The GOP report will also include a section covering what the committee believes were criminal leaks related to the dossier, though Conaway said that the committee lacked the evidence to make a criminal referral to the Justice Department.

The draft report also includes recommendations for both Congress and the executive branch, centered on election security, government response to cyber-attacks and support to European allies.

The investigation, launched in January of 2017, is coming to a close after lawmakers reviewed more than 300,000 documents and interviewed 73 witnesses, including former White House chief strategist Stephen Bannon, Donald Trump Jr. and Trump’s son-in-law and senior adviser Jared Kushner.

As initially conceived, the probe was tasked with four investigatory pillars, including the Russian interference effort, the government’s response to that campaign, leaks of classified information related to those matters and any ties between Russia and “individuals associated with political campaigns.”

Despite regular outbreaks of internecine fighting, the investigation has produced one of the most significant public developments in the Russia saga to date: It was at a public committee hearing that then-FBI Director James Comey revealed that the bureau was investigating the matter.

It was also the genesis of an ongoing GOP investigation into what some House Republicans say were gross abuses of U.S. surveillance authorities, spearheaded by House Intelligence Committee Chairman Devin Nunes (R-Calif.).
 

In a dramatic moment, Nunes stepped back from leading the investigation amidst a now-closed Ethics Committee investigation into whether he revealed classified information during an impromptu press conference last spring.

It was then that Conaway took over investigation, though Democrats have complained that Nunes continued to assert his authority behind the scenes. Nunes has insisted the Ethics investigation, which cleared him of any wrongdoing, was a political sham.

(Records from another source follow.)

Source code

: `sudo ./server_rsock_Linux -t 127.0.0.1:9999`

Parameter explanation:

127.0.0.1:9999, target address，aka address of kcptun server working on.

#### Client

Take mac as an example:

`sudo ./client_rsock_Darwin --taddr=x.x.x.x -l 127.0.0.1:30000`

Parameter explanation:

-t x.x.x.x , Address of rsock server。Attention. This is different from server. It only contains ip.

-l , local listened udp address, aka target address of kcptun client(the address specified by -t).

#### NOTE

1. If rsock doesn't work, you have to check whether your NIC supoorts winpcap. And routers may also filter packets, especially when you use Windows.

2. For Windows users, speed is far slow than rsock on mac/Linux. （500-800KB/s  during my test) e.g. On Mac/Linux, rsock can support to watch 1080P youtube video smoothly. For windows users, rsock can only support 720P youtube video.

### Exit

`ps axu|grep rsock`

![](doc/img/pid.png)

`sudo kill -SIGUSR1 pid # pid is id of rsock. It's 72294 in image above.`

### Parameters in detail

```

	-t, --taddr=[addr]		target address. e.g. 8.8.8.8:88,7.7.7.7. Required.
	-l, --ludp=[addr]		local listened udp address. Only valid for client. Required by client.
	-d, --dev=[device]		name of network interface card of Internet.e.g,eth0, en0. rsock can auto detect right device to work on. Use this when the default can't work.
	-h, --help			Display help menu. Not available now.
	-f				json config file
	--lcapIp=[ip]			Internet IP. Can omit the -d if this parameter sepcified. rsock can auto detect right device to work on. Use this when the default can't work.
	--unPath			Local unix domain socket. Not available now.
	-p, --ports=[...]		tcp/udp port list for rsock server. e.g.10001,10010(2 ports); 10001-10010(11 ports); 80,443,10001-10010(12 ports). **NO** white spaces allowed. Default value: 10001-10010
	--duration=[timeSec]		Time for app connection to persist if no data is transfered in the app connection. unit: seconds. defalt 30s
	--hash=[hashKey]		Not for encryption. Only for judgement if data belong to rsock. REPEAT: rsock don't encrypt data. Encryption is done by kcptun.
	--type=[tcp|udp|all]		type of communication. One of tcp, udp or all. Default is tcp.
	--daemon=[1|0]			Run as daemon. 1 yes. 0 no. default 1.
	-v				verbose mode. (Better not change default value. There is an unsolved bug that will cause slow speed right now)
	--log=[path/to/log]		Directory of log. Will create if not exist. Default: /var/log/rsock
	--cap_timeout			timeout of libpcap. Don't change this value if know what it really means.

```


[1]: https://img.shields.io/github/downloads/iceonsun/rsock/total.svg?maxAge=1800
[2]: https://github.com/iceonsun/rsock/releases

Relations on the panel were further rocked earlier this year when committee Republicans forced the publication of a formerly classified memo prepared by Nunes’s staff alleging surveillance abuses, over the objections of both Democrats and the FBI.

Although Democrats were later permitted to release their own countermemo, they have since called on Speaker Paul Ryan (R-Wis.) to remove Nunes from his post as chairman.

Committee Republicans have said that the investigations into surveillance abuses are separate from the Russia probe. Those reviews are ongoing, Conaway said Monday.

The panel has also been split by disputes over subpoenaing witnesses. Democrats have complained that Republicans have allowed witnesses to set the parameters of their testimony at the behest of the White House, a characterization disputed by Conaway on Monday.

“Broad statement, you use subpoenas when you think you can actually get something from them, and we’re not particularly confident that the subpoena process will get us any more than we had,” he said. “We also think we have the evidence we need to come to the conclusions we’ve come to.”

The committee will not pursue steps to enforce the subpoena of Bannon, who frustrated both Republicans and Democrats by refusing to answer questions outside of the 25 scripted by the White House during a pair of interviews this year.

The raucous investigation in the House has been dramatically different from parallel probe underway in the Senate Intelligence Committee, which has largely kept its work under wraps and whose leaders have presented a united front.

The Senate panel’s work is ongoing. Its first product, a report on election security, is expected to be released in the coming weeks.

Conaway on Monday declined to set a timeline for the public release of the House report, which must first be sent back to the intelligence community to be scrubbed for classified information.

He said the report would not be shared with the Senate Intelligence Committee before publication.